__Reading passage__
# how long would the hair get?



## sniah's wife

I'm mainly just curious, but I was tossing around the idea of just trimming face, feet and sanitary and leaving the rest to grow out.
I'm new to poodles, so I really have no idea. Would it grow to the ground? LOL


----------



## plumcrazy

It's like human hair... it keeps growing until you cut it!  I was SOOOO ready to have Lucybug's jacket and bracelets trimmed up after growing for about 6 months... You may change your mind once you let it start to grow! :lol:


----------



## pudlemom

Like Plum said it will keep growing till you cut the ground and beyond,if you would like to try this I would suggest trying it after coat change so you don't have to deal with the mats it can be very time consuming try to keep the mats out during coat change but they sure do look pretty in a long coat!


----------



## lavillerose

_Technically_, yeah, you could grow it very long. But, keep in mind what people who show poodles go through just to cultivate that coat: weekly bathing, drying and brushing (which on a Spoo takes several hours out of your weekend), banding and wrapping, not allowing the dog to swim, roll in grass or run through bushes, etc. All because the length you want needs to be babied, or it will break off. Poodle hair is surprisingly a bit delicate once it gets to those lengths. Most people give up before then. It's just a lot of work. And when it comes to puppy coat change, sometimes you don't get a choice, they mat up so fast.

Realistically, most _au naturale_ poodles reach between 4 - 8 inches, with a fair amount of breakage from typical doggy life. And honestly... it just doesn't look very good. It looks nice for about ten minutes after you brush it, but after that, it turns into a frizzy mess.


----------



## Cameo

so many of my new "puppy" clients want to let the hair grow out (poo's and other breeds) cause they look so darn cute with the fluffy puppy coat. While I appreciate their desires and agree how cute they look, I don't think it's realistic unless you have a ton of time to spend dedicated to coat maintence. We go over the best way to maintain it, best tools to use, and how to properly brush/comb out without damaging the coat, yet 100% of the clients change their mind within a couple of months because they just can't keep up with the care it takes to keep it looking good.

__The problem__
In the thread about letting a poodle's hair grow, how long does the coat of most au naturale poodles get?

__Provided material__
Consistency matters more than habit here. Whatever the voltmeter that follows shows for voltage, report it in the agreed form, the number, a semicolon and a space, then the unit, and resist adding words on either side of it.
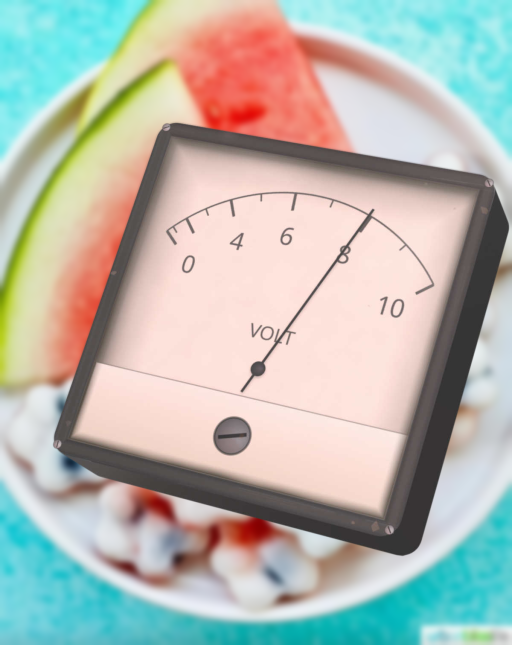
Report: 8; V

__Solution for this problem__
Between 4 and 8 inches.